LA DISCIPLINE RÉFLÉCHIE
Derrière son premier contact abrupte, La Discipline cache quelque chose. Peter Milligan tient souvent ce genre de jeu dans ses créations. Il dévoile une part de lui. Et connaître le scénariste, permet d’en comprendre bien plus sur ses travaux. S’il peut tomber dans des facilités, succomber à des influences, son oeuvre apporte bien souvent quelque chose à son lecteur. Exception faite de Melissa, les autres personnages souffrent d’une caractérisation simpliste et d’une évolution bien trop linéaire. Mais c’est autour de la question du sexe que la problématique se pose. Que fait-il dans cette histoire au fond très classique d’une opposition entre deux races de créatures ? C’est tout le regard du lecteur sur le sexe qui est remis en question. Est-il acte d’amour ou de meurtre ? Est-il beau ou est-il perturbant ?
Ce contraste, Peter Milligan le dresse sans apporter de réel élément de réponse et nous laisse libre d’interpréter. Le manque d’insistance sur les pistes de réflexions grandes ouvertes de ce genre particulier et décrié, est frustrant. Les idées sont déposées, mais le récit ne profite pas de celles-ci pour se construire.
Des idées au service du récit, alors que le récit devrait être au service des idées. Ce qui donne à l’album l’allure d’un énième récit érotico-horrifique, alors qu’il a le potentiel d’être bien plus. Fort heureusement, l’album profite d’un artiste en accord avec le ton du récit. Leandro Fernandez possède un style adapté au genre.

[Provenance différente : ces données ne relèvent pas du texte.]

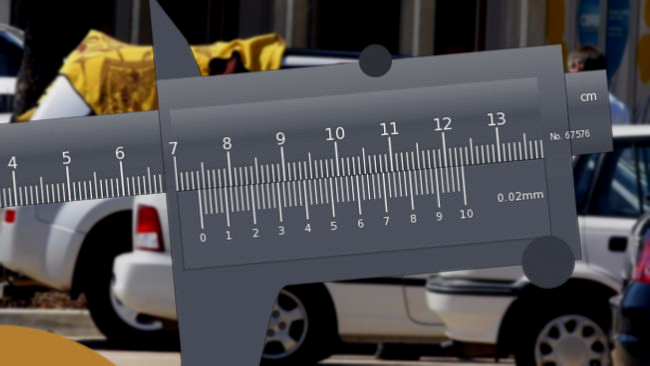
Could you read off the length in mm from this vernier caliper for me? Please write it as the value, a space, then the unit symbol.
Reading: 74.0 mm
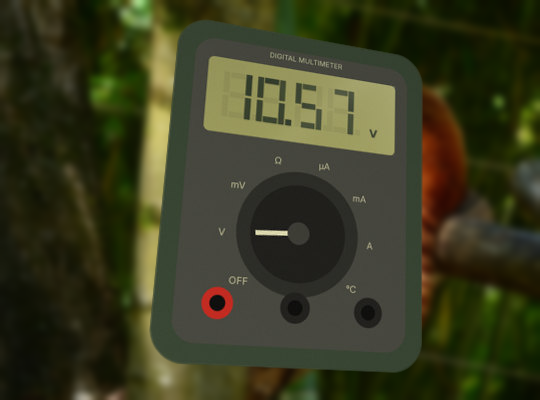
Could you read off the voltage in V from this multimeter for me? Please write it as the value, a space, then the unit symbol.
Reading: 10.57 V
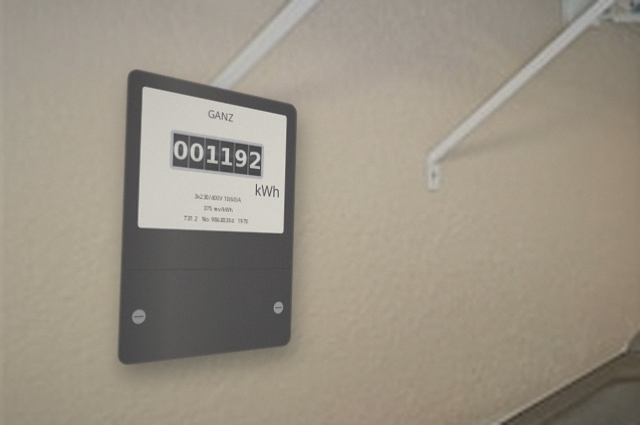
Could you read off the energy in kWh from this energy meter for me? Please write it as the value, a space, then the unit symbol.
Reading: 1192 kWh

Il se repose sur des effets d’ombres créateurs de contrastes, dissimulant intégralement ou partiellement les créatures, participant pour beaucoup à cette sensation oppressante et dérangeante.
On ne peut parler de réel plaisir de lecture en refermant cet album. Ni même d’une certaine beauté dans sa réalisation. Mais, réside au fond, une réflexion dérangeante à déceler le message derrière ces étranges créatures et ce mélange troublant des genres. La Discipline est sans équivalent et a ce mérite d’être une expérience de lecture comme aucune autre. Et qu’on souhaite s’essayer à cette bizarrerie, nous sommes forcés d’avouer ô combien il est rare de rencontrer un comics du genre capable de fournir un pareil effet.